BEGIN Supplied records

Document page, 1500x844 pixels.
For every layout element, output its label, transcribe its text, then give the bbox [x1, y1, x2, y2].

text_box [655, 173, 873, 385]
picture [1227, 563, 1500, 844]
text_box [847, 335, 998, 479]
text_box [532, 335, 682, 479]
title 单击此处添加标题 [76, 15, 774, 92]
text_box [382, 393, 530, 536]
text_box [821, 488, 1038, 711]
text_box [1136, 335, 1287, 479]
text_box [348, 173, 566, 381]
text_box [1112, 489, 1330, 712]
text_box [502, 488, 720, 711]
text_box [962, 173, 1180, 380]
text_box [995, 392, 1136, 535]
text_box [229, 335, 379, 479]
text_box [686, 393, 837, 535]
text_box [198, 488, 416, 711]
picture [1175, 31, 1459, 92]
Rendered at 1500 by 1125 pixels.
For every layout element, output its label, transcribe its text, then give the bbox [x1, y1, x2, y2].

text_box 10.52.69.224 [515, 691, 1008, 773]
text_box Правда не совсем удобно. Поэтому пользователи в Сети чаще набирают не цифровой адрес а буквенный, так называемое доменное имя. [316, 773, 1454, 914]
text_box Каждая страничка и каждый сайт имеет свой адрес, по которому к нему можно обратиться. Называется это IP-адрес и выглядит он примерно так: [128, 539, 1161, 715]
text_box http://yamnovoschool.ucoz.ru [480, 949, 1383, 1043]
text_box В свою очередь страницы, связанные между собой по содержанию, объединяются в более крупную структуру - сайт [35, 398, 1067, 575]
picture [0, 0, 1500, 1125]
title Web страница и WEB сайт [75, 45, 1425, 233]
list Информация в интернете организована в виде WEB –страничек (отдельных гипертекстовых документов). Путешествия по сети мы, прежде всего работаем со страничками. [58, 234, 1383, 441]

END Supplied records

Return exactly the run of lines that opens with the one containing "text_box [821, 488, 1038, 711]" and closes with the last line of the records above.

# Result below
text_box [821, 488, 1038, 711]
text_box [1136, 335, 1287, 479]
text_box [348, 173, 566, 381]
text_box [1112, 489, 1330, 712]
text_box [502, 488, 720, 711]
text_box [962, 173, 1180, 380]
text_box [995, 392, 1136, 535]
text_box [229, 335, 379, 479]
text_box [686, 393, 837, 535]
text_box [198, 488, 416, 711]
picture [1175, 31, 1459, 92]
Rendered at 1500 by 1125 pixels.
For every layout element, output its label, transcribe its text, then give the bbox [x1, y1, x2, y2].

text_box 10.52.69.224 [515, 691, 1008, 773]
text_box Правда не совсем удобно. Поэтому пользователи в Сети чаще набирают не цифровой адрес а буквенный, так называемое доменное имя. [316, 773, 1454, 914]
text_box Каждая страничка и каждый сайт имеет свой адрес, по которому к нему можно обратиться. Называется это IP-адрес и выглядит он примерно так: [128, 539, 1161, 715]
text_box http://yamnovoschool.ucoz.ru [480, 949, 1383, 1043]
text_box В свою очередь страницы, связанные между собой по содержанию, объединяются в более крупную структуру - сайт [35, 398, 1067, 575]
picture [0, 0, 1500, 1125]
title Web страница и WEB сайт [75, 45, 1425, 233]
list Информация в интернете организована в виде WEB –страничек (отдельных гипертекстовых документов). Путешествия по сети мы, прежде всего работаем со страничками. [58, 234, 1383, 441]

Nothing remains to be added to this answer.